Disamping itu trauma orde baru membuat kita membuka kran yang terlalu lebar untuk lahirnya partai-partai baru sehingga lupa untuk menutupnya sehingga terjadi “banjir” partai yang jika ditilik basis ideologisnya sama saja dengan yang sudah ada.
Apakah ini sebuah pilihan dengan orientasi kebangsaan ataukah sekadar pertarungan kekuasaan dengan pertimbangan pragmatisme semata?
Lima prasyarat yang Penulis kemukakan diatas jika tidak diterapkan maka bukan saja kehidupan demokrasi kita yang tidak akan bergerak menuju kualitas yang terus membaik namun secara teknis menyulitkan penyelenggaraan pemilu itu sendiri.
Lihat saja bagaimana mana fenomena personalisasi partai telah melahirkan praktik-praktik tidak demokratis dalam pengisian kepemimpinan dan manajemen partai.
Partai ditentukan oleh siapa yang memimpin bukan ditentukan oleh nilai-nilai internal partai, akibatnya terjadi banyak pemecatan dan pergantian pengurus menjelang pendaftaran partai dan saat pendaftaran caleg yang mengakibatkan partai tidak siap ketika harus berhadapan dengan agenda tahapan pemilu dan yang sering menjadi korban adalah penyelenggara pemilu itu sendiri.
Lemahnya ideologi partai dan miskinnya penerapan konsep partai kader menyebabkan kontestasi pemilu berubah menjadi kontestasi perebutan jabatan dan pekerjaan dengan penghasilan yang menggiurkan.
Bukan hanya publik dirugikan karena partai hanya menyediakan pilihan berupa caleg-caleg miskin konsep namun juga menyebabkan tergerusnya kepercayaan terhadap lembaga-lembaga demokrasi akibat inkompetensi dan inkonsistensi calon terpilih - jelas ini berimplikasi terhadap demokrasi yang dibangun di negeri ini.
Kematangan Demokrasi
Moh. Hatta menyebutkan bahwa partai adalah alat publik untuk menyampaikan aspirasi. JIka ingin kehidupan berbangsa dan bernegara menjadi lebih baik, publik harus diyakinkan bahwa demokrasi yang kita terapkan hari ini bisa dipercaya sebagai alat mencapai kesejahtaraan rakyat.
Kepercayaan yang dibangun dengan cara menerapkan peran parpol dalam menyediakan kader-kader dan program-program yang berkualitas dan praktik-praktik kepemimpinan yang taat hukum dan taat prinsip-prinsip penyelenggaraan kehidupan bernegara yang demokratis.

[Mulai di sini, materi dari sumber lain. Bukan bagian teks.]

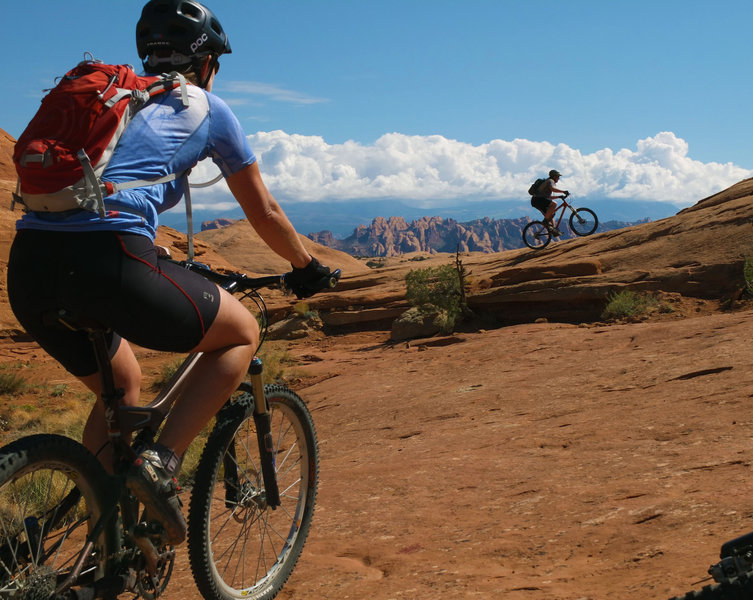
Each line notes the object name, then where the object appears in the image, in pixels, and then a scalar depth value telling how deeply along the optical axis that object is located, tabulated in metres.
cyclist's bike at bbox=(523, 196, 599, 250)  20.80
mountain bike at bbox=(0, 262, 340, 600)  2.33
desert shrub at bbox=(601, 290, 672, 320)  13.57
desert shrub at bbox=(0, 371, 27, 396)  14.55
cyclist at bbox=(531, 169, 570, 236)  20.27
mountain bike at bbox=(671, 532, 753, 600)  1.72
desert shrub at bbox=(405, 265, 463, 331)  16.38
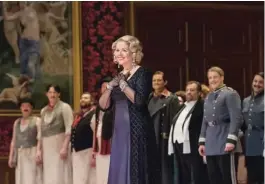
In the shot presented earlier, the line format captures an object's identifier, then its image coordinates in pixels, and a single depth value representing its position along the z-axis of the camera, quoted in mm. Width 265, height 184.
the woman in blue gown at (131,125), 7723
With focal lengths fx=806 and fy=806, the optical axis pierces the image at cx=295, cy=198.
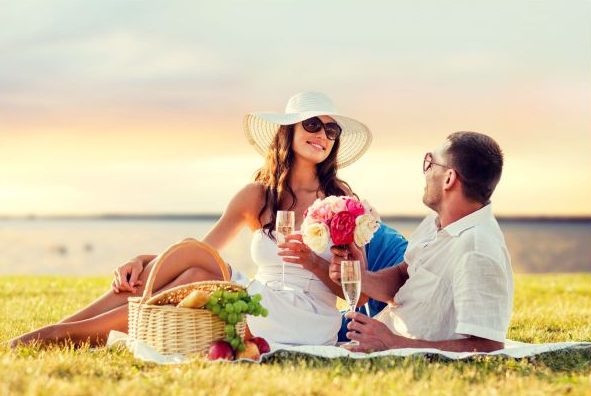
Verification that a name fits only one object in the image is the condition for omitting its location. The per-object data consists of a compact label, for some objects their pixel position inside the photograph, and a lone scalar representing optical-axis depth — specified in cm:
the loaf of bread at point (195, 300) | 540
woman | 618
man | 528
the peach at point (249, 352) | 536
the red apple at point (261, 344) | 553
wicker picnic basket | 544
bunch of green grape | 541
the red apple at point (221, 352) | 527
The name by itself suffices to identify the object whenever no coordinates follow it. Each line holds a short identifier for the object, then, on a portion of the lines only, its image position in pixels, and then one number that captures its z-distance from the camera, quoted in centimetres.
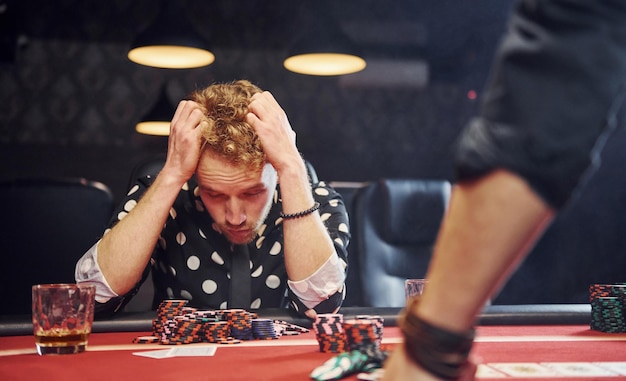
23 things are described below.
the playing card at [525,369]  102
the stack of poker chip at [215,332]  142
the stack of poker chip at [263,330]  148
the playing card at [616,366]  104
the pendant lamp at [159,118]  485
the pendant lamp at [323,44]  344
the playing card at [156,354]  122
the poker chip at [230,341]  140
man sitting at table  191
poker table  105
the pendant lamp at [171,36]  347
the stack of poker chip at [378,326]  116
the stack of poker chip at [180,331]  141
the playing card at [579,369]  102
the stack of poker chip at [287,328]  155
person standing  50
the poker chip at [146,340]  144
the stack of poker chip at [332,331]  124
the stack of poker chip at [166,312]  144
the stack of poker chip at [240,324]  144
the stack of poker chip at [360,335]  111
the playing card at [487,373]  100
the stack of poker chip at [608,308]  154
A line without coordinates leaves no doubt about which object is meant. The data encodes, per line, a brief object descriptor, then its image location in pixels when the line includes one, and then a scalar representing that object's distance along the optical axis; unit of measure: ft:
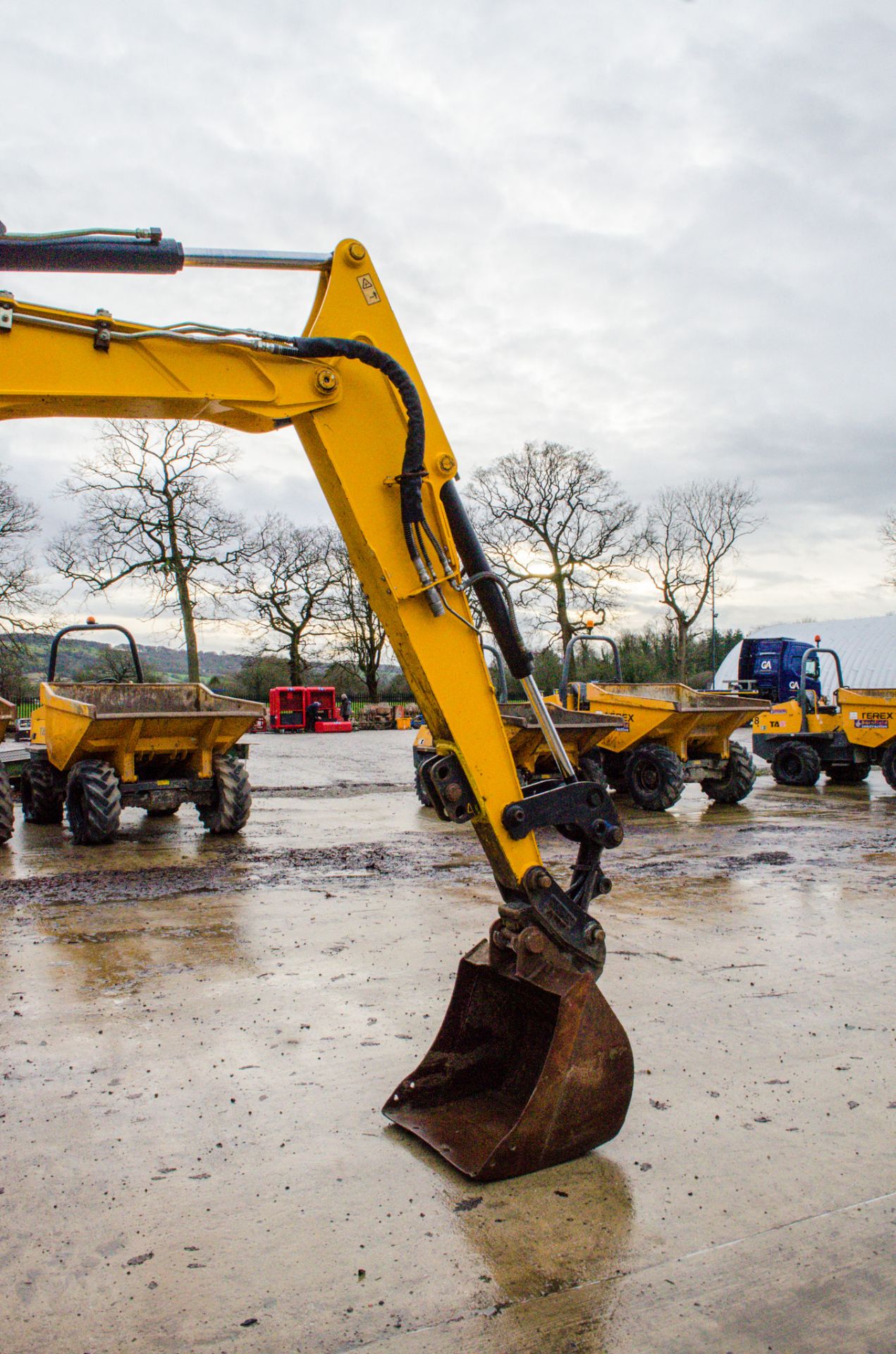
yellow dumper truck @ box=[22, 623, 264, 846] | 31.19
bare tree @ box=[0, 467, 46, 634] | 104.99
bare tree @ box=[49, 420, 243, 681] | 104.99
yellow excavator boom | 10.20
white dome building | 144.25
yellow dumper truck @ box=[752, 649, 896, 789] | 47.41
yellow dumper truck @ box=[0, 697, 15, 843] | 31.99
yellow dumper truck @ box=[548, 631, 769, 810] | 40.22
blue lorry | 99.81
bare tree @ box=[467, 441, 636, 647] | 129.08
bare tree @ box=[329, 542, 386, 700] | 158.61
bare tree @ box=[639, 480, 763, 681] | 143.02
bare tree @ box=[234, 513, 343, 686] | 153.38
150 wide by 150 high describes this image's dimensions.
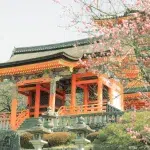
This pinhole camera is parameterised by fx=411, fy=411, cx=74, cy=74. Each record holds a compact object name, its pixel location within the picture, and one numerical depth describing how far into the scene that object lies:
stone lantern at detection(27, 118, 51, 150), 14.98
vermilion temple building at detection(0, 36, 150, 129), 24.11
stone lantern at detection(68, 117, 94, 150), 14.61
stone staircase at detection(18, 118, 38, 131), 23.41
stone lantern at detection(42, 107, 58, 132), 21.42
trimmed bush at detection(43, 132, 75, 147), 18.73
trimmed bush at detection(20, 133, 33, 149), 19.28
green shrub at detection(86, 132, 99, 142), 18.12
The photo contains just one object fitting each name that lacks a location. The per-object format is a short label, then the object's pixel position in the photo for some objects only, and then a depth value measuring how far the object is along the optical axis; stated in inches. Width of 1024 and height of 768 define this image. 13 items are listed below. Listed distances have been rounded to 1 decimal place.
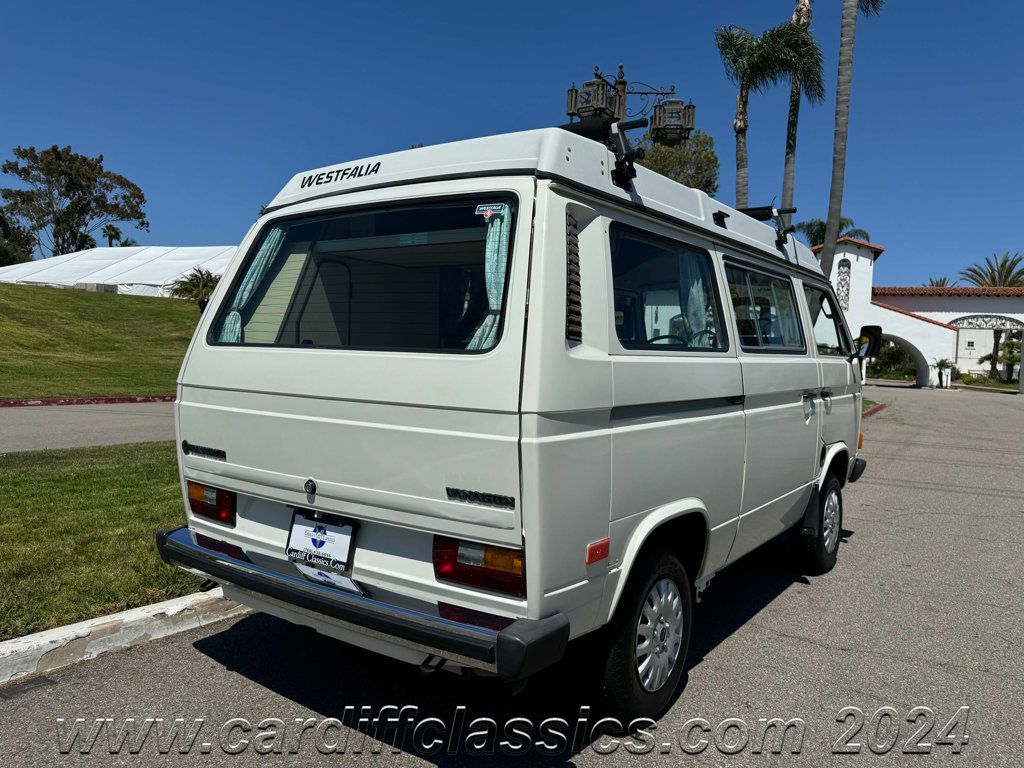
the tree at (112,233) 2790.4
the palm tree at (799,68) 684.7
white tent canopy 2030.0
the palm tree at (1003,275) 2194.9
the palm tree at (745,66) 689.0
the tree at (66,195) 2509.8
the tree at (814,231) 2087.8
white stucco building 1594.5
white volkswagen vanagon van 106.2
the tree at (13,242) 2598.4
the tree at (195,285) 1777.9
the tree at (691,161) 1069.1
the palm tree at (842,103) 618.5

Penyederhanaan jumlah partai dengan basis ideologis (tidak harus dibatasi 2-3 saja) akan berdampak pada kontestasi yang relatif mudah dipahami oleh publik karena ada konsep yang jelas dan pilihan program yang konkrit yang disediakan oleh parpol dalam kontestasi pemilu.
Publik harus diajarkan dan mulai belajar menggunakan pemilihan umum sebagai ikhtiar perbaikan kehidupan masyarakat berdasarkan ukuran rasionalitas bukan lagi primordialitas (SARA).
Dengan kematangan demokrasi via penguatan parpol ini kita berharap tidak ada lagi fenomena “kutu loncat”; perebutan caleg; pemecatan pengurus menjelang pemilu; pembajakan partai dalam pilkada; distrust terhadap lembaga negara dan partai dan; apatisme publik terhadap demokrasi dan pemilu. Semoga!